28 U.S.C. § 2244(d)(1)-(2) (emphasis added); see generally, Jones v. Morton , 195 F.3d. 153, 157 (3d Cir. 1999). Thus, under the plain terms of § 2244(d)(1)(A), the period of time for filing a habeas corpus petition begins to run when direct review processes are concluded. See Harris v. Hutchinson , 209 F.3d 325, 327 (4th Cir. 2000) ("[T]he AEDPA provides that upon conclusion of direct review of a judgment of conviction, the one year period within which to file a federal habeas corpus petition commences, but the running of the period is suspended for the period when state post-conviction proceedings are pending in any state court.") (emphasis in original); Fields v. Johnson , 159 F.3d 914, 916 (5th Cir. 1998) (per curiam); Hoggro v. Boone , 150 F.3d 1223, 1226 (10th Cir. 1998). It is not the conclusion of state post-conviction collateral review processes that starts the running of the limitations period. See Bunnell v. Yukins , 2001 WL 278259, *2 (E.D. Mich. Feb 14, 2001) ("Contrary to Petitioner's assertion, the limitations period did not begin to run anew after the completion of his post-conviction proceedings.").

As indicated above, section 2244(d)(2) operates to exclude only the time within which a "properly filed application" for post conviction relief is pending in state court. Thus, when a petition or appeal has concluded and is no longer pending, the one (1) year statute of limitations starts to run and the time is counted. A "properly filed application" for post conviction relief under § 2244(d)(2) is one submitted according to the state's procedural requirements, such as rules governing time and place of filing. Lovasz v. Vaughn , 134 F.3d 146, 148 (3d Cir. 1998). The Third Circuit Court of Appeals has defined "pending" as the time during which a petitioner may seek discretionary state court review, whether or not such review is sought. Swartz v. Meyers , 204 F.3d 417 (3d Cir. 2000). "Pending, " however, does not include the period during which a state prisoner may file a petition for writ of certiorari in the United States Supreme Court from the denial of his state post-conviction petition. Stokes v. District Attorney of the County of Philadelphia , 2001 WL 387516, *2 (3d Cir. April 17, 2001). Likewise, the statute of limitations is not tolled under § 2244(d)(2) for the time during which a habeas petition is pending in federal court. Jones , 195 F.3d at 158.

•••••

_Written exercise 1_.
Answer these questions using the habeas corpus text:
(a) Under § 2244(d)(1)(A), when does the period for filing a habeas corpus petition begin to run?
(b) According to Lovasz v. Vaughn, what makes an application for post-conviction relief "properly filed"?
(c) Is the statute of limitations tolled under § 2244(d)(2) while a habeas petition is pending in federal court?
The text and the listing have nothing to do with each other.

[Dataset excerpt]
•••••

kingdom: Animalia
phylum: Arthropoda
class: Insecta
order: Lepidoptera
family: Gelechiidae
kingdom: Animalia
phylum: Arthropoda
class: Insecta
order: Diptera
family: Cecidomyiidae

•••••

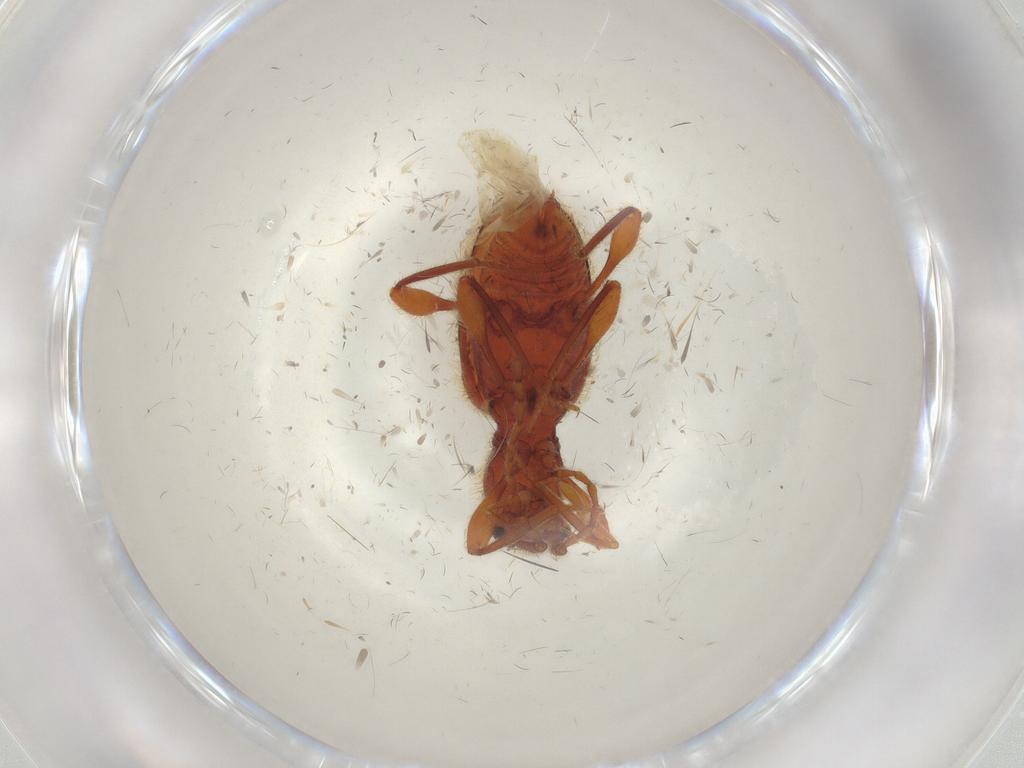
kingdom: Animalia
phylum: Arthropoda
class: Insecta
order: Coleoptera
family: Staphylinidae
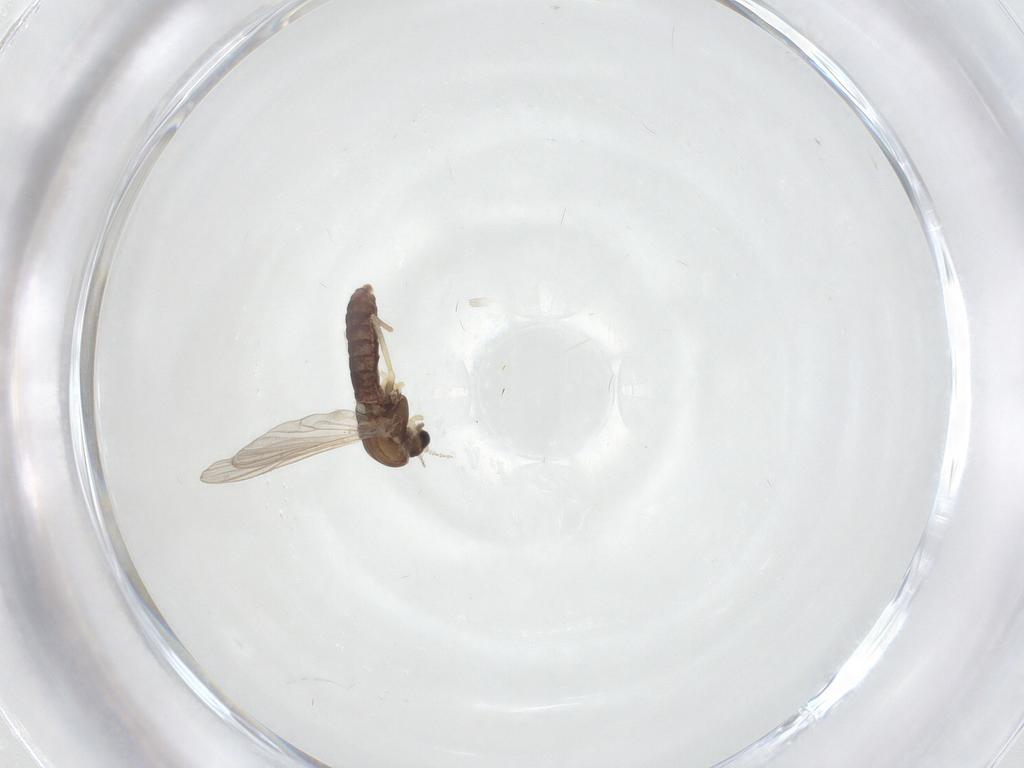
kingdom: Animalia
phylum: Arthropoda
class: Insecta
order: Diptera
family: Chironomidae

•••••

_Written exercise 2_.
In the listing, rename "phylum" to "division" in the lines starting at the one with "order: Coleoptera" and ending at the one with "family: Chironomidae". Return only those lines, with the pictures left out and everything else unchanged.

_Exercise result 1_.
(a) When direct review processes are concluded.
(b) It is submitted according to the state's procedural requirements, such as rules governing time and place of filing.
(c) No.

_Exercise result 2_.
order: Coleoptera
family: Staphylinidae
kingdom: Animalia
division: Arthropoda
class: Insecta
order: Diptera
family: Chironomidae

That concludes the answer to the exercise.